Unfortunately, the weather and the traffic did not cooperate well.  We had another one of those Arctic spells move in, so the skies were overcast for most of the morning and it was raining hard at times.  That made for a frustrating drive, as traffic always gets jammed through the Dartford Tunnel, even on a good day.

By the time we arrived, the rain had moved off, but the grounds were wet and muddy, and the skies were still overcast.  But the setting was so wonderful that I think we managed some good pictures regardless.  Essex and Cambridgeshire are truly beautiful counties.  You could almost forget that a road cut through part of the original estates of Audley End House.  Set in a valley with rolling hills around it and the river Cam in front, it was amazingly picturesque.

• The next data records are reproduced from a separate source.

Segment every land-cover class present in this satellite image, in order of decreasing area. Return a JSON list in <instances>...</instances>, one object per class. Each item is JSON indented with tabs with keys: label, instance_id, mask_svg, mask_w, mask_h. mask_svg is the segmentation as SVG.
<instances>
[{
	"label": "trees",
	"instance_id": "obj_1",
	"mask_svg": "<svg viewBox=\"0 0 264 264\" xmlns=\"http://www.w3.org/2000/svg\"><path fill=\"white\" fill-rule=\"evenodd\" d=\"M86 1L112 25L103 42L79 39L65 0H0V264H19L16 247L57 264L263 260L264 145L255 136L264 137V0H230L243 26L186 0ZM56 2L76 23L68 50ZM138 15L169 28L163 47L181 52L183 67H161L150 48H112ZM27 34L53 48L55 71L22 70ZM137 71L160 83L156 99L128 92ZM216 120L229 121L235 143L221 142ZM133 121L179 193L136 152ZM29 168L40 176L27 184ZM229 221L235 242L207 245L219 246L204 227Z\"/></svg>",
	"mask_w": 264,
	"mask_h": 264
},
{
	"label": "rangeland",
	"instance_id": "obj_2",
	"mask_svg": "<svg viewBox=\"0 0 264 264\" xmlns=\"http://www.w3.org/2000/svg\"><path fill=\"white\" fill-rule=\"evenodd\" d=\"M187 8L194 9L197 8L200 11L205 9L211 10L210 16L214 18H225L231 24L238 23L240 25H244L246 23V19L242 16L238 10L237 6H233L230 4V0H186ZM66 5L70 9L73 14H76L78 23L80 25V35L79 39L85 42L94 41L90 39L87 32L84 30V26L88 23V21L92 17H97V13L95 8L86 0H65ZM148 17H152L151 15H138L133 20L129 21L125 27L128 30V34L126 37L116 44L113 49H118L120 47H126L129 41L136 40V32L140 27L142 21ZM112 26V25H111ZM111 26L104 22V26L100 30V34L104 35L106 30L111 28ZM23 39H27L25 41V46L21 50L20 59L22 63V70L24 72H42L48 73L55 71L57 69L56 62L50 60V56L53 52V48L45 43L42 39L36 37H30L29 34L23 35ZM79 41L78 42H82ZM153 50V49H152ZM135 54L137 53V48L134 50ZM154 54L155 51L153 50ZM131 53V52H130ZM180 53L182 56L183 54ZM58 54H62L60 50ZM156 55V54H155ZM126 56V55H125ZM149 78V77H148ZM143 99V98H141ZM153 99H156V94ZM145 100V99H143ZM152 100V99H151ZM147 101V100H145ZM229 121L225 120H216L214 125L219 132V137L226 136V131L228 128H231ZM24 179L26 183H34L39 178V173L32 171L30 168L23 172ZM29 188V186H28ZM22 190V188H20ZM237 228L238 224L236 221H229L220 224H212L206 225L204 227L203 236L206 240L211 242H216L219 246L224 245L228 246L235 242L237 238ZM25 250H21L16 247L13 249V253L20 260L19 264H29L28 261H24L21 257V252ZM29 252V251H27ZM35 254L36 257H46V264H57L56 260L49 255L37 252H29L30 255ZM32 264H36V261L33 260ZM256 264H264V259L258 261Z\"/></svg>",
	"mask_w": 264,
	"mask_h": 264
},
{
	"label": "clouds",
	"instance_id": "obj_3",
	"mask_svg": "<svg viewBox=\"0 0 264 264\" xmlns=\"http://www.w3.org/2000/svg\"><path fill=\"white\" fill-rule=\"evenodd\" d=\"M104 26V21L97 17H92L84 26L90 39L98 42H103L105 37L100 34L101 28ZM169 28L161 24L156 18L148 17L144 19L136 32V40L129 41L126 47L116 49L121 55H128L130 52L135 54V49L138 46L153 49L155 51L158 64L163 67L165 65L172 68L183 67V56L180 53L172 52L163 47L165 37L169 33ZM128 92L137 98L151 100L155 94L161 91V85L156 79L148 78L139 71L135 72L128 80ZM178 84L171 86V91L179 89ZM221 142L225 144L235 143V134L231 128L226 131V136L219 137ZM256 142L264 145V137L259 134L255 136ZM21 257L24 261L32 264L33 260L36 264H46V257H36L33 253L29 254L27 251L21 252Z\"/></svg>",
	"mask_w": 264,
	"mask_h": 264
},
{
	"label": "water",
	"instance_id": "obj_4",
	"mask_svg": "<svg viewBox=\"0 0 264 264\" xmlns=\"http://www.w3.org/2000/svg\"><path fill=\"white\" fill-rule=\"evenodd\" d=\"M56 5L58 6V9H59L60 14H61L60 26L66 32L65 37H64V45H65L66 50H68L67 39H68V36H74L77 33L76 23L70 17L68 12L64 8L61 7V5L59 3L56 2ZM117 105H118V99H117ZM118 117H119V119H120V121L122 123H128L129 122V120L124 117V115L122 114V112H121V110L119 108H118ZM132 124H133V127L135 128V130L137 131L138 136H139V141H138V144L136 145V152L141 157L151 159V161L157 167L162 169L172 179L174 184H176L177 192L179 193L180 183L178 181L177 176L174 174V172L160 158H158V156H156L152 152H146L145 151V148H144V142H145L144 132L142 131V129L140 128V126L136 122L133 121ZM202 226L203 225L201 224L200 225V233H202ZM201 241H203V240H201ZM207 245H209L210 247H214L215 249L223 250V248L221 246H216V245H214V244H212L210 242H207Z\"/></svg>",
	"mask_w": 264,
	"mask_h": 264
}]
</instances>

The English Heritage Society did a good job with putting together a show, and even though the turnout was low due to the weather conditions, the actors did not appear to grumble.  Army encampment tents were sent up on the grounds with the Corps of Drums of the HAC, the 17th Lancers and the Diehards Company giving talks and displays during the “Grand Arrival” and the “Grand Parade”.  Being a family event, they also had stalls for games for the kids.

Needless to say, we spent most of the time getting up close to the horses.  But, the wind picked up and it became quite cold.  Our younger daughter started fussing, so we decided to go indoors.  Unfortunately, it was too late to view the inside of the house, but the servants’ quarters were open.  You cannot but feel overwhelmed by the immense wealth of the aristocracy.